Assignment
Check the records below line by line for the string "plus". Give the number of lines that contain it and nothing else.
════
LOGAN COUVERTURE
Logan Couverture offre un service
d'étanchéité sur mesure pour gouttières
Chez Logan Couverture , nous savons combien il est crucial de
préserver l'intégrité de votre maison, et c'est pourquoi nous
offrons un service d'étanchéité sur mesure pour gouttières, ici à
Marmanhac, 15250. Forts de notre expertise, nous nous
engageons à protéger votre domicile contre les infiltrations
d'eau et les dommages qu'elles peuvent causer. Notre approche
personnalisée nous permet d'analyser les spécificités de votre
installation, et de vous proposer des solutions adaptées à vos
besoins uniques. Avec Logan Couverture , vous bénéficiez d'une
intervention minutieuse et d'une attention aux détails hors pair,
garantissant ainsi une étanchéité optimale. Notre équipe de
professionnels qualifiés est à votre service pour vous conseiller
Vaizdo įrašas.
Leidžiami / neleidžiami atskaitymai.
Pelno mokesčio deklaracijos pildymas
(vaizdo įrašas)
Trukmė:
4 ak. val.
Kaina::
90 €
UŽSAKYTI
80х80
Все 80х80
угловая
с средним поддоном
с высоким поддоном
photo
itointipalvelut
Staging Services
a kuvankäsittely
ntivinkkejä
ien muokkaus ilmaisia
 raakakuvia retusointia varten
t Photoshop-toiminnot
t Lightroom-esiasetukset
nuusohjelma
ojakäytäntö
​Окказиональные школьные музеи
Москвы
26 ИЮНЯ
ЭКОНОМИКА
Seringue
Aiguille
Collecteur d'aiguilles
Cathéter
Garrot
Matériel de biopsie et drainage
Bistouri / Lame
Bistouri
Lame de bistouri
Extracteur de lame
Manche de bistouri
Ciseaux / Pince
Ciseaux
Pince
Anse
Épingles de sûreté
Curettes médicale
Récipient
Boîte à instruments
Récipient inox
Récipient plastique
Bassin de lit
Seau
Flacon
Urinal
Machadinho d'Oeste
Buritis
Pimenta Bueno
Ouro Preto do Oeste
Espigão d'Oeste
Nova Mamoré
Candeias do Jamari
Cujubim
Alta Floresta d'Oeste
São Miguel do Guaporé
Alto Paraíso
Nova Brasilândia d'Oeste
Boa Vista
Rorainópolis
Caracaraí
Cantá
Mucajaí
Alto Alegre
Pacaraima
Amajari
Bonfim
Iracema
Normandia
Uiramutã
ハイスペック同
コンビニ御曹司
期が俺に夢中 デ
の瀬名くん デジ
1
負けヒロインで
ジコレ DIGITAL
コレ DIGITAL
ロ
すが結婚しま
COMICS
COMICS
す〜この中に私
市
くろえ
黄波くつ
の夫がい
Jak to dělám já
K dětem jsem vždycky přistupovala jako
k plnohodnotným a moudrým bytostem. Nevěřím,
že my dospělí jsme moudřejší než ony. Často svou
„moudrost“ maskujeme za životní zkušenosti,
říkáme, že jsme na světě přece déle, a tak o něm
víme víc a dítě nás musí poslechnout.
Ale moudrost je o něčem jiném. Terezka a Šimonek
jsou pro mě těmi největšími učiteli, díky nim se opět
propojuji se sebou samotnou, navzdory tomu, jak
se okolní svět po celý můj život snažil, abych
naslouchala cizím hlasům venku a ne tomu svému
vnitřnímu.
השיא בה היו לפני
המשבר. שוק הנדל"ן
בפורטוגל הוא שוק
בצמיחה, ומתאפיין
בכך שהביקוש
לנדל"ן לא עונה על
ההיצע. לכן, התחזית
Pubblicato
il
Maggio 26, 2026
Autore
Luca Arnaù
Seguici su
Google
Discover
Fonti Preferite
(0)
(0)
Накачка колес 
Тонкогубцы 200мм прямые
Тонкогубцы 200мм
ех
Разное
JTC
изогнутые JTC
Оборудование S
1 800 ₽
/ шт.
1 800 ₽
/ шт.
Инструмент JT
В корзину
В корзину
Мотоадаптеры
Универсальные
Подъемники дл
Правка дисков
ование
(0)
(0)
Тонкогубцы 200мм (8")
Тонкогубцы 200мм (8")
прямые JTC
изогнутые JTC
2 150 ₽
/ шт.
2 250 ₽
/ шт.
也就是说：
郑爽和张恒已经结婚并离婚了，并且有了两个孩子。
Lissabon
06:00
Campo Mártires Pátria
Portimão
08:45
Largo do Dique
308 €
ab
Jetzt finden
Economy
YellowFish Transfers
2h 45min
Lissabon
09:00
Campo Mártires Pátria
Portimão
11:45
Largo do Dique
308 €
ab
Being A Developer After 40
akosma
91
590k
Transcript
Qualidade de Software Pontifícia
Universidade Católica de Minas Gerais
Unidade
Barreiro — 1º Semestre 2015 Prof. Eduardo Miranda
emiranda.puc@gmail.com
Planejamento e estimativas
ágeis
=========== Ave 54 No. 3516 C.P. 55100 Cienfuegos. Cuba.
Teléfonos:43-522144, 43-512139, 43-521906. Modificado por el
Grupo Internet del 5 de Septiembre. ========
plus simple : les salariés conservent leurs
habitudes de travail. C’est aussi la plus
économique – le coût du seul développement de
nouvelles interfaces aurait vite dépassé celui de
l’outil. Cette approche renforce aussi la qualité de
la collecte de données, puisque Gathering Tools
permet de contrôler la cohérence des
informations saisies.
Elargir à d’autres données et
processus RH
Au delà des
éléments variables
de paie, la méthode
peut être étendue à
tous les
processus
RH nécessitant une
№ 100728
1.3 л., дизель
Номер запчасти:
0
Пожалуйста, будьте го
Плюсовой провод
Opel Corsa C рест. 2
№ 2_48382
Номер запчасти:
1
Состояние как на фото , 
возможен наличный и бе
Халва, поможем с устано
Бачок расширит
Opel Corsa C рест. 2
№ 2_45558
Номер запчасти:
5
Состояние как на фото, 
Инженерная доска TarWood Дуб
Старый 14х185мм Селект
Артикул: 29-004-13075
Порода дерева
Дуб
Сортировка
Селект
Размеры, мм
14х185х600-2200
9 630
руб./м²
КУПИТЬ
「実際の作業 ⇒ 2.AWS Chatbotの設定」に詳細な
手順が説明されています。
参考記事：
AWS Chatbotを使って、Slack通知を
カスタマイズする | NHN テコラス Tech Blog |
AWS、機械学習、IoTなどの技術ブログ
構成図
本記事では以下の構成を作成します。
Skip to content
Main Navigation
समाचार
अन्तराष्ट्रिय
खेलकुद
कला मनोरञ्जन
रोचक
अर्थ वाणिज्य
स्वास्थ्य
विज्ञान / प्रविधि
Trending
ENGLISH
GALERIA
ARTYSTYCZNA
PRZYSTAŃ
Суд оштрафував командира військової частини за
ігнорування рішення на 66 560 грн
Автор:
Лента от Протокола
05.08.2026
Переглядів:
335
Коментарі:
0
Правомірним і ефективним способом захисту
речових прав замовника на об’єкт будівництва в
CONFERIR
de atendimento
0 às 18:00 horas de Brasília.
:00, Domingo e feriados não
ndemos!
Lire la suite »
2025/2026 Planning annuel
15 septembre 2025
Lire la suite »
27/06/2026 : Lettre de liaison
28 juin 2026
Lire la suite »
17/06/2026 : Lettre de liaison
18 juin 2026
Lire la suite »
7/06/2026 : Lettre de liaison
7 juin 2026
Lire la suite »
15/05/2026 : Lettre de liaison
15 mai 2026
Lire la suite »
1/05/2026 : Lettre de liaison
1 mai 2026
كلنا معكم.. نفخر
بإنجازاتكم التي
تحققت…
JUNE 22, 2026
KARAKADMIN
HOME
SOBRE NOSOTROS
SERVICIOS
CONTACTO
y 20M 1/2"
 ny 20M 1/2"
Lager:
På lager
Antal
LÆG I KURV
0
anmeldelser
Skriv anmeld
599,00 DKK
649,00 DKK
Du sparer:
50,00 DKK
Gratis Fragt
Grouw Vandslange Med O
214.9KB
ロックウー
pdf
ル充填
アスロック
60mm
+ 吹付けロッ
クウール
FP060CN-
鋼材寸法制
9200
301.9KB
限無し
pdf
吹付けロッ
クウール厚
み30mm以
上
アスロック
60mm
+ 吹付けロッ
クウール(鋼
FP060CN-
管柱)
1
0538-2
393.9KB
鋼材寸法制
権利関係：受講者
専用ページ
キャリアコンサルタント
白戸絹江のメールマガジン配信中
════
Solved problem
2